**Activity:** Reproduce every line of the material below without changing anything.

Data records:
|---|

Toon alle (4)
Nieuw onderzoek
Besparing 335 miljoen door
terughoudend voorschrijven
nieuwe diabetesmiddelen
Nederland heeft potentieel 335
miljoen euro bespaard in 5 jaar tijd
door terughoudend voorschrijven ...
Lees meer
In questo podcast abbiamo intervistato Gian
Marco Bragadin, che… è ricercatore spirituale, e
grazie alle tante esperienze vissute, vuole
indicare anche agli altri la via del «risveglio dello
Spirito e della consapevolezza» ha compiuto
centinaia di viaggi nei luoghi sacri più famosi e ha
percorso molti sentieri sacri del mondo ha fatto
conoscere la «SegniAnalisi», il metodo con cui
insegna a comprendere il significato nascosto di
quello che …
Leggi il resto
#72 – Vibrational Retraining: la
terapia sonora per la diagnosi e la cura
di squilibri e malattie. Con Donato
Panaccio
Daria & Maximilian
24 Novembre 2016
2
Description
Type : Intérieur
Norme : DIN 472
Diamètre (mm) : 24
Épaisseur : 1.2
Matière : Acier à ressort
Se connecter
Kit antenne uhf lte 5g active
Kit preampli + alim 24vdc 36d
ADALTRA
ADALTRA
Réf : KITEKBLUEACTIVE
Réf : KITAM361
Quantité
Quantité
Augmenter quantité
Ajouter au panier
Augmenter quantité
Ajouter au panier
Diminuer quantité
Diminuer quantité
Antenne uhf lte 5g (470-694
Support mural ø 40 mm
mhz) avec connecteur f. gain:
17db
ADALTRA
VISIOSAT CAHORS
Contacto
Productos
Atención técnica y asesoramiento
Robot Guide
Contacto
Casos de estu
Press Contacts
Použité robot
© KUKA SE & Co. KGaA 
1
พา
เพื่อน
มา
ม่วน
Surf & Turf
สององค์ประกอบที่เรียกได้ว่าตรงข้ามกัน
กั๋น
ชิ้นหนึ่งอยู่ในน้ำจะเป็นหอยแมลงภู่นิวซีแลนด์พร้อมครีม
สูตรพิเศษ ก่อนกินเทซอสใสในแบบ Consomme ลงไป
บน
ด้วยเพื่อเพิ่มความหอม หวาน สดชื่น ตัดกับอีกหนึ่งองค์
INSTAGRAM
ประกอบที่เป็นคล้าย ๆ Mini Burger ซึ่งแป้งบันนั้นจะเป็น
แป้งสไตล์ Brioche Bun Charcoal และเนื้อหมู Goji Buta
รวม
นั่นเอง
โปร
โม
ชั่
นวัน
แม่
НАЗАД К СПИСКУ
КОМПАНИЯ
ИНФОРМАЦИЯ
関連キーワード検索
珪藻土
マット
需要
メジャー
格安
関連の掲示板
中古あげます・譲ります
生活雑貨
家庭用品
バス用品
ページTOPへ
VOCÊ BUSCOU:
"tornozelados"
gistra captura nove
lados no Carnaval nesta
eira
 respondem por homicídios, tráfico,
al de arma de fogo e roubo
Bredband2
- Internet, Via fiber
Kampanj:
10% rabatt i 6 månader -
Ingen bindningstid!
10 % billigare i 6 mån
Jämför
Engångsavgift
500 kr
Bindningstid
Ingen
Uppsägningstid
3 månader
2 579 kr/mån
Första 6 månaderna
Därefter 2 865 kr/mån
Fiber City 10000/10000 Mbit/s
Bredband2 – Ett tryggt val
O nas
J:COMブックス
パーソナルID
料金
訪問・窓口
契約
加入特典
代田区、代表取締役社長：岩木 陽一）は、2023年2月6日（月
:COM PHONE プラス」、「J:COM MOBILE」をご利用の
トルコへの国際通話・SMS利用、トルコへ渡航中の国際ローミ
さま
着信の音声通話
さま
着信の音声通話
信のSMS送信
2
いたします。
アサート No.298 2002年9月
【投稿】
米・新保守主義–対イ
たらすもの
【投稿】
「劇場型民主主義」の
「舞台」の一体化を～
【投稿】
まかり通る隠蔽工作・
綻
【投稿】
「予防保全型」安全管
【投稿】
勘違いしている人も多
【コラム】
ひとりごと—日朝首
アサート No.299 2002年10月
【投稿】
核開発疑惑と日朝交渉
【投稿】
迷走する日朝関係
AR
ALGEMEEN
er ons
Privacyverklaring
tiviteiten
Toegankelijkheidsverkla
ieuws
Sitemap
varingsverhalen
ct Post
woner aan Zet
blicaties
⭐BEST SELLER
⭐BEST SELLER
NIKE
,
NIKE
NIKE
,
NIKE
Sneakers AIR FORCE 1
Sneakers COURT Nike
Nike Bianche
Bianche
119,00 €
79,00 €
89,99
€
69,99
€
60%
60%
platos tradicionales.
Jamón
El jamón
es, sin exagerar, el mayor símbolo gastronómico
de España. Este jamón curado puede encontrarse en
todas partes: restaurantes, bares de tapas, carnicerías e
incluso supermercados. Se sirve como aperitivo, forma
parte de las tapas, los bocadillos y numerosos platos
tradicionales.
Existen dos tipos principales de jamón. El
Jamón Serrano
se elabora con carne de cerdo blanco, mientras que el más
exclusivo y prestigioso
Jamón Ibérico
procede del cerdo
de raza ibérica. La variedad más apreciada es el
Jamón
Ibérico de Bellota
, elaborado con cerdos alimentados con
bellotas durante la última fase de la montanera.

|---|

**Result of the exercise:**
Toon alle (4)
Nieuw onderzoek
Besparing 335 miljoen door
terughoudend voorschrijven
nieuwe diabetesmiddelen
Nederland heeft potentieel 335
miljoen euro bespaard in 5 jaar tijd
door terughoudend voorschrijven ...
Lees meer
In questo podcast abbiamo intervistato Gian
Marco Bragadin, che… è ricercatore spirituale, e
grazie alle tante esperienze vissute, vuole
indicare anche agli altri la via del «risveglio dello
Spirito e della consapevolezza» ha compiuto
centinaia di viaggi nei luoghi sacri più famosi e ha
percorso molti sentieri sacri del mondo ha fatto
conoscere la «SegniAnalisi», il metodo con cui
insegna a comprendere il significato nascosto di
quello che …
Leggi il resto
#72 – Vibrational Retraining: la
terapia sonora per la diagnosi e la cura
di squilibri e malattie. Con Donato
Panaccio
Daria & Maximilian
24 Novembre 2016
2
Description
Type : Intérieur
Norme : DIN 472
Diamètre (mm) : 24
Épaisseur : 1.2
Matière : Acier à ressort
Se connecter
Kit antenne uhf lte 5g active
Kit preampli + alim 24vdc 36d
ADALTRA
ADALTRA
Réf : KITEKBLUEACTIVE
Réf : KITAM361
Quantité
Quantité
Augmenter quantité
Ajouter au panier
Augmenter quantité
Ajouter au panier
Diminuer quantité
Diminuer quantité
Antenne uhf lte 5g (470-694
Support mural ø 40 mm
mhz) avec connecteur f. gain:
17db
ADALTRA
VISIOSAT CAHORS
Contacto
Productos
Atención técnica y asesoramiento
Robot Guide
Contacto
Casos de estu
Press Contacts
Použité robot
© KUKA SE & Co. KGaA 
1
พา
เพื่อน
มา
ม่วน
Surf & Turf
สององค์ประกอบที่เรียกได้ว่าตรงข้ามกัน
กั๋น
ชิ้นหนึ่งอยู่ในน้ำจะเป็นหอยแมลงภู่นิวซีแลนด์พร้อมครีม
สูตรพิเศษ ก่อนกินเทซอสใสในแบบ Consomme ลงไป
บน
ด้วยเพื่อเพิ่มความหอม หวาน สดชื่น ตัดกับอีกหนึ่งองค์
INSTAGRAM
ประกอบที่เป็นคล้าย ๆ Mini Burger ซึ่งแป้งบันนั้นจะเป็น
แป้งสไตล์ Brioche Bun Charcoal และเนื้อหมู Goji Buta
รวม
นั่นเอง
โปร
โม
ชั่
นวัน
แม่
НАЗАД К СПИСКУ
КОМПАНИЯ
ИНФОРМАЦИЯ
関連キーワード検索
珪藻土
マット
需要
メジャー
格安
関連の掲示板
中古あげます・譲ります
生活雑貨
家庭用品
バス用品
ページTOPへ
VOCÊ BUSCOU:
"tornozelados"
gistra captura nove
lados no Carnaval nesta
eira
 respondem por homicídios, tráfico,
al de arma de fogo e roubo
Bredband2
- Internet, Via fiber
Kampanj:
10% rabatt i 6 månader -
Ingen bindningstid!
10 % billigare i 6 mån
Jämför
Engångsavgift
500 kr
Bindningstid
Ingen
Uppsägningstid
3 månader
2 579 kr/mån
Första 6 månaderna
Därefter 2 865 kr/mån
Fiber City 10000/10000 Mbit/s
Bredband2 – Ett tryggt val
O nas
J:COMブックス
パーソナルID
料金
訪問・窓口
契約
加入特典
代田区、代表取締役社長：岩木 陽一）は、2023年2月6日（月
:COM PHONE プラス」、「J:COM MOBILE」をご利用の
トルコへの国際通話・SMS利用、トルコへ渡航中の国際ローミ
さま
着信の音声通話
さま
着信の音声通話
信のSMS送信
2
いたします。
アサート No.298 2002年9月
【投稿】
米・新保守主義–対イ
たらすもの
【投稿】
「劇場型民主主義」の
「舞台」の一体化を～
【投稿】
まかり通る隠蔽工作・
綻
【投稿】
「予防保全型」安全管
【投稿】
勘違いしている人も多
【コラム】
ひとりごと—日朝首
アサート No.299 2002年10月
【投稿】
核開発疑惑と日朝交渉
【投稿】
迷走する日朝関係
AR
ALGEMEEN
er ons
Privacyverklaring
tiviteiten
Toegankelijkheidsverkla
ieuws
Sitemap
varingsverhalen
ct Post
woner aan Zet
blicaties
⭐BEST SELLER
⭐BEST SELLER
NIKE
,
NIKE
NIKE
,
NIKE
Sneakers AIR FORCE 1
Sneakers COURT Nike
Nike Bianche
Bianche
119,00 €
79,00 €
89,99
€
69,99
€
60%
60%
platos tradicionales.
Jamón
El jamón
es, sin exagerar, el mayor símbolo gastronómico
de España. Este jamón curado puede encontrarse en
todas partes: restaurantes, bares de tapas, carnicerías e
incluso supermercados. Se sirve como aperitivo, forma
parte de las tapas, los bocadillos y numerosos platos
tradicionales.
Existen dos tipos principales de jamón. El
Jamón Serrano
se elabora con carne de cerdo blanco, mientras que el más
exclusivo y prestigioso
Jamón Ibérico
procede del cerdo
de raza ibérica. La variedad más apreciada es el
Jamón
Ibérico de Bellota
, elaborado con cerdos alimentados con
bellotas durante la última fase de la montanera.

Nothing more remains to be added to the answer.